Synopsys Question: Sort array which contains only 0 and 1.

Problem: Sort a given array which contains only 0 and 1.

Solution: Take two pointers; one from start and one from end. Move them towards each other until start is pointing to 1 and end is pointing to 0. In this case swap the elements.

Implementation:

void sortArray(int arr[], int len)
{
int l = 0; int r = len - 1;

while(l < r)
{
while(arr[l] == 0 && l < r)
++l;
while(arr[r] == 1 && l < r)
--r;
if(l < r)
{
std::swap(arr[l], arr[r]);
++l;
--r;
}
}
}

Complexity: O(n)

Paytm Question: Coin change problem

Problem: Find the number of ways of making changes for a given amount of Rupees/Cents etc.
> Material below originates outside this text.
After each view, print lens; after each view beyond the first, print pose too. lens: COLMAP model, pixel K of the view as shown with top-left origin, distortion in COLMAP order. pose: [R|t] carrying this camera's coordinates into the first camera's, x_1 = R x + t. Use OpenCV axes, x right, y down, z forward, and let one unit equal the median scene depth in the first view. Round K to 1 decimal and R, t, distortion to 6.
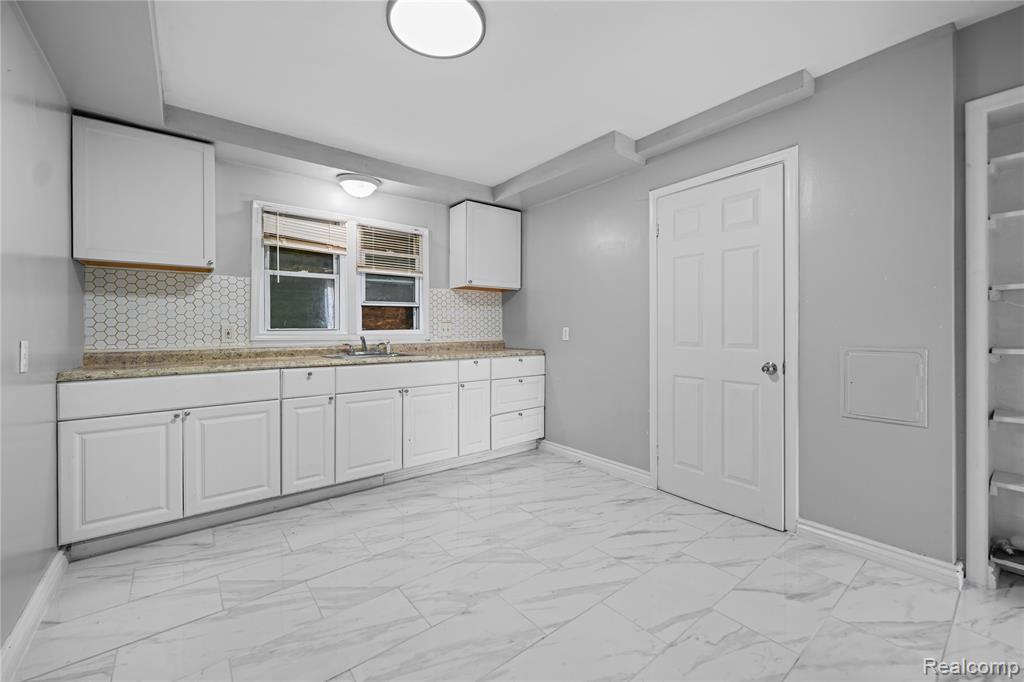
lens RADIAL K [[410.0, 0, 515.2], [0, 410.0, 330.3], [0, 0, 1]] dist [-0.001157, -0.000057]
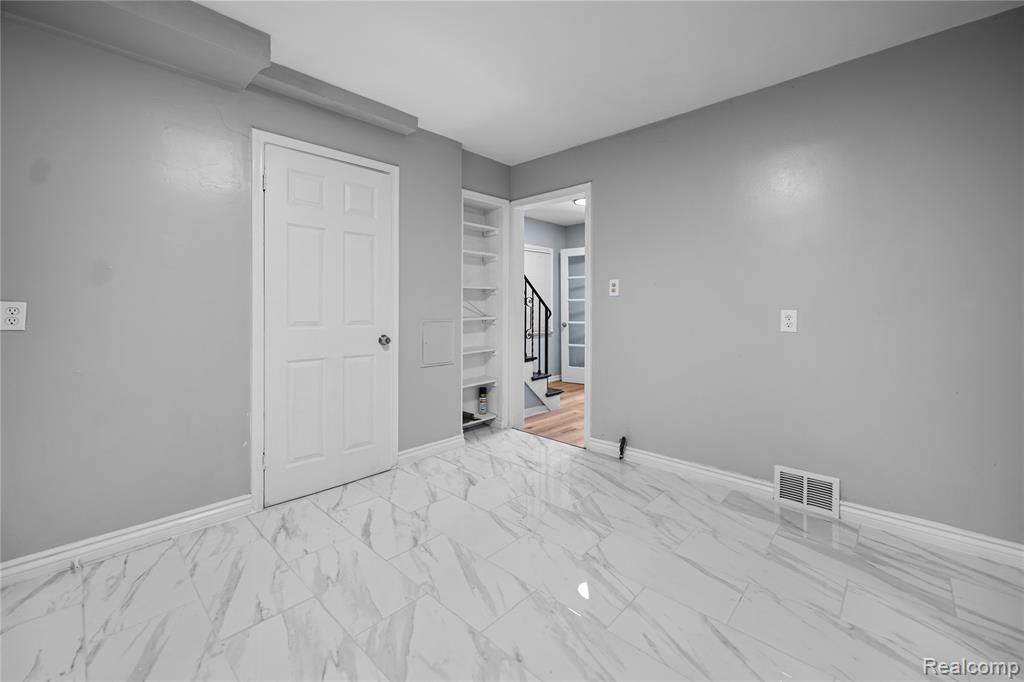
lens RADIAL K [[410.0, 0, 524.2], [0, 410.0, 308.7], [0, 0, 1]] dist [-0.001157, -0.000057]
pose [[-0.136082, -0.001527, 0.990696, -0.457023], [0.001758, 0.999997, 0.001783, -0.000543], [-0.990696, 0.001984, -0.136079, 0.543805]]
Solution: Following are the steps to achieve the desired result -

1. Construct a table of size value + 1 where table[i] will tell the number of changes available using given coins.
2. Base case is 0 where table[0] = 1 as there is only one way to get the change of 0 i.e. leaving all coins.
3. Fill the table in bottom up manner by picking all coins one by one and update the table[j] where coins[i] <= j <= value.
4. table[n] contains the desired result.

Implementation:

int countChange(int coins[], int numOfCoins, int value)

{

int *table = new int[value + 1];

table[0] = 1;

for(int i = 1; i <= value; ++i)

table[i] = 0;

for(int i = 0; i < numOfCoins; ++i)

{

for(int j = coins[i]; j <= value; ++j)

table[j] += table[j - coins[i]];

}

return table[value];

}

Complexity: O(mn)

Paytm Question: Minimum distance between two numbers in an array

Problem: Given an unsorted array and two numbers num1 and num2, find the minimum distance between num1 and num2 in the given array.

Solution:

1. Traverse array from start and once either num1 or num2 are found, store the index of this occurrrence in a variable prevIndex.
2. Going ahead if the number at current index matches with either num1 or num2 then check if it is different from element at prevIndex. If yes, then update the minimum distance if needed. Make prevIndex = current index.

Implementation:

int minDistance(int arr[], int len, int num1, int num2)

{

int minDist = INT_MAX;

int prevIndex = -1;

for(int i = 0; i < len; ++i)

{

if(arr[i] == num1 || arr[i] == num2)

{

if(prevIndex == -1)

prevIndex = i;

else

{

if(arr[i] != arr[prevIndex] && (i - prevIndex) < minDist)

minDist = i - prevIndex;

prevIndex = i;

}

}

}

return minDist;

}

Complexity: O(n)

Reverse a Linked List in groups of given size

Problem: Given a linked list, write a function to reverse every k nodes.

Solution: Tweak the reverse method to get the desired result.

Implementation:

//Public interface
void List::reverseK(int k)
{
if(!head || k == 0)
return;

head = reverseK(head, k);
}

//Actual Implementation
List::ListNode* List::reverseK(List::ListNode *node, int k)
{
ListNode *curr = node;
ListNode *next = 0, *prev = 0;
int count = 1;
while(curr && count <= k)
{
next = curr->next;
curr->next = prev;
prev = curr;
curr = next;
++count;
}

if(next)
node->next = reverseK(next, k);
return prev;
}

Complexity: O(n)